The present study was carried out among patients attending the Snoring clinic at Phramongkutklao hospital from September 2005 to February 2006 who had high risk of sleep apnea (pre-test) and scheduled for overnight PSG. Additionally, subjects were willing to take a two-hour daytime polysomnography. Both tests were performed less than two months apart. Each case was assessed using the Epworth sleepiness scale (ESS) > or = 8/24 and/or BMI > or = 27.5 kg/sqm as criteria to define as high risk snorer. After performing polysomnography, the subjects were categorized as high risk obstructive sleep apnea syndrome (OSAS, AHI > or = 20/hour) and low risk OSAS (AHI < 20/hour). Regarding snoring sound, subjects were divided into three groups: mild, moderate and severe.

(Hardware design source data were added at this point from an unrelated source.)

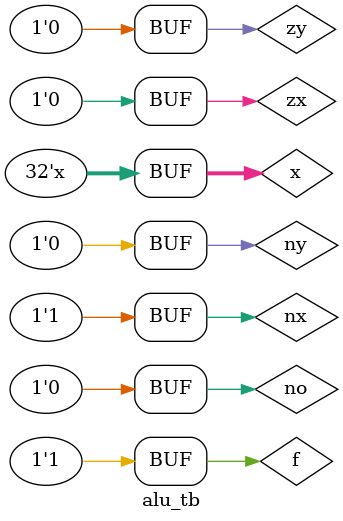
<source format=v>
module alu_tb();
    
    reg[31:0] x;
    reg zx,nx,zy,ny,f,no;
    wire[15:0] out;
    wire zr,ng;

    initial 
    begin
        zx=1;nx=0;zy=1;ny=0;f=1;no=0;
        x=0;  
    end
    
    always 
    begin
        #5 zx=1;nx=1;zy=1;ny=1;f=1;no=1;
        #5 zx=1;nx=1;zy=1;ny=0;f=1;no=0;
        #5 zx=0;nx=0;zy=1;ny=1;f=0;no=0;
        #5 zx=1;nx=1;zy=0;ny=0;f=0;no=0;
        #5 zx=0;nx=0;zy=1;ny=1;f=0;no=1;
        #5 zx=1;nx=1;zy=0;ny=0;f=0;no=1;
        #5 zx=0;nx=0;zy=1;ny=1;f=1;no=1;
        #5 zx=1;nx=1;zy=0;ny=0;f=1;no=1;
        #5 zx=0;nx=1;zy=1;ny=1;f=1;no=1;
        #5 zx=1;nx=1;zy=0;ny=1;f=1;no=1;
        #5 zx=0;nx=0;zy=1;ny=1;f=1;no=0;
        #5 zx=1;nx=1;zy=0;ny=0;f=1;no=0;
        #5 zx=0;nx=0;zy=0;ny=0;f=1;no=0; 
        #5 zx=0;nx=1;zy=0;ny=0;f=1;no=1;
        #5 zx=0;nx=0;zy=0;ny=1;f=1;no=1;
        #5 zx=0;nx=0;zy=0;ny=0;f=0;no=0;
        #5 zx=0;nx=1;zy=0;ny=1;f=0;no=1;
        #5 x=x+1;
        #5 zx=0;nx=1;zy=0;ny=0;f=1;no=0;
        
    end
        
    alu a(out,zr,ng,zx,nx,zy,ny,f,no,x[15:0],x[31:16]);
 
    
endmodule

</source>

Fifty subjects, 33 males and 17females, were enrolled in the present study. Two males were excluded due to a daytime PSG recording less than two hours. The mean age was 48.3 +/- 10.64 years (22-65), mean BMI was 27.69 +/- 3.95 kg/sqm (22.5-36.9) and ESS 10.56 +/- 2.25/24. The mean AI and AHI for daytime PSG vs. overnight PSG were 24.31 +/- 21.36, 28.30 +/- 21.44 vs. 22.39 +/- 20.43 and 25.30 +/- 20.91 respectively. The sensitivity, specificity, positive predictive value (PPV) and negative predictive value (NPV) of daytime PSG compared with overnight PSG were 92%, 91.3%, 92% and 91.3% respectively. The agreement of snoring during day and night (K-value) was 0.716 +/- 0.1 (p = 0.03).
Sleep parameters (AI, AHI) for daytime PSG had high sensitivity, specificity, PPV and NPV compared with standard overnight PSG. These can be used as reliable screening tests for high risk snorers and also be used to assess the outcome of OSAS patients undergoing surgical intervention.
比较两小时日间多导睡眠图(DPSG)和夜间多导睡眠图(ONPSG,作为金标准)在筛查高危打鼾者中的作用。
描述性研究(诊断试验)。
诗里蒙库贴皇家医院打鼾诊所。
本研究纳入了2005年9月至2006年2月期间在诗里蒙库贴皇家医院打鼾诊所就诊、有睡眠呼吸暂停高风险(预测试)且计划进行夜间多导睡眠图检查的患者。此外,受试者愿意接受两小时的日间多导睡眠图检查。两项检查的间隔时间均少于两个月。以爱泼华嗜睡量表(ESS)≥8/24和/或体重指数(BMI)≥27.5kg/m²作为定义高危打鼾者的标准对每个病例进行评估。在进行多导睡眠图检查后,将受试者分为高危阻塞性睡眠呼吸暂停综合征(OSAS,呼吸暂停低通气指数[AHI]≥20次/小时)和低危OSAS(AHI<20次/小时)。关于打鼾声音,将受试者分为三组:轻度、中度和重度。
本研究共纳入50名受试者,其中男性33名,女性17名。两名男性因日间多导睡眠图记录时间少于两小时而被排除。平均年龄为48.3±10.64岁(22 - 65岁),平均BMI为27.69±3.95kg/m²(22.5 - 36.9),ESS为10.56±2.25/24。日间多导睡眠图与夜间多导睡眠图的平均呼吸紊乱指数(AI)和AHI分别为24.31±21.36、28.30±21.44和22.39±20.43、25.30±20.91。与夜间多导睡眠图相比,日间多导睡眠图的敏感性、特异性、阳性预测值(PPV)和阴性预测值(NPV)分别为92%、91.3%、92%和91.3%。日间和夜间打鼾的一致性(K值)为0.716±0.1(p = 0.03)。
与标准的夜间多导睡眠图相比,日间多导睡眠图的睡眠参数(AI、AHI)具有较高的敏感性、特异性、PPV和NPV。这些参数可作为高危打鼾者可靠的筛查试验,也可用于评估接受手术干预的OSAS患者的治疗效果。